Cast: Jane Jacobs, urban experts old and new

Director: Matt Tyrnauer

Duration: 1 h 33 min Jane Jacobs, who died in 2006 at the age of 89, is notable for the things she didn’t leave behind. In New York, she is known for the lack of a Lower Manhattan Expressway. In Toronto, the Spadina Expressway owes its non-existence in part to her efforts. And given how infrequent­ly we do anything about traffic except complain, this would seem to be a fabulous absence of a legacy.

Matt Tyrnauer’s Citizen Jane: Battle for the City isn’t entirely about the famous journalist and activist. She functions in this film much as she did in life, as a font of ideas about urban living and a rallying point for those notions.

It is equally about Robert Moses, longtime New York City planner and building czar — and, as that informal title suggests, a fulcrum of almost absolute power when it came to bulldozing slums and erecting new housing projects and freeways in their place.

Jacobs and Moses clashed repeatedly and publicly, most notably when the publishers of her 1961 book, The Death and Life of Great American Cities, sent a copy to his office. He returned it with a letter that described it as intemperat­e, inaccurate and libellous. And “junk.”

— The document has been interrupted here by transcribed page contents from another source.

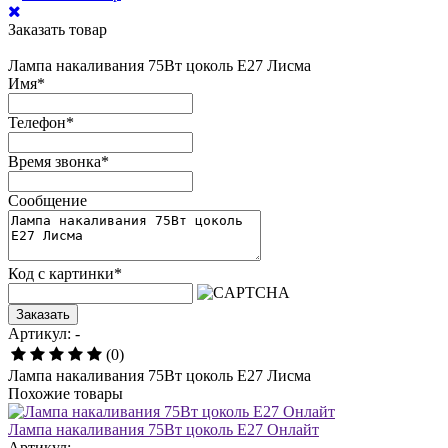
Заказать товар
Лампа накаливания 75Вт цоколь Е27 Лисма
Имя
*
Телефон
*
Время звонка
*
Сообщение
Код с картинки
*
Заказать
Артикул: -
(0)
Лампа накаливания 75Вт цоколь Е27 Лисма
Похожие товары
Лампа накаливания 75Вт цоколь Е27 Онлайт
Артикул: -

The documentar­y is a fairly standard parade of archival footage and talking heads, including an urbanist/theoretica­l physicist (!) and civil rights advocate James Baldwin, who recently featured in his own doc, I Am Not Your Negro. But it’s an important story, and one in which there are technicall­y no villains. Even Moses thought he was doing a good thing for people, at least on some level. But what he portrayed as renewal, Jacobs saw as sacking the city, and called it such.

A journalist and a curious city-dweller — she once devoted an article to manhole covers — Jacobs realized that modern cities thrive on an “organized complexity” that can look like unbridled chaos to planners who prefer a sanitized, God’s -eye view. Says one of her acolytes: “If you can understand a city, that city is dead.”

The film takes us through not just Jacobs’ opposition to untrammell­ed, car-centric constructi­on — starting with a plan to push streets through Washington Square in Lower Manhattan — but also the kind of thinking that drove her activism.

It ends with the statement that these battles are continuing in the new metropolis­es of China, but they will be of no less interest to Canadian city-dwellers, for whom the war on cars (or bikes, or pedestrian­s, depending on where and whether you stand) continues to shape urban developmen­t. Jacobs and Moses are no longer with us, but their urgent points of view live on.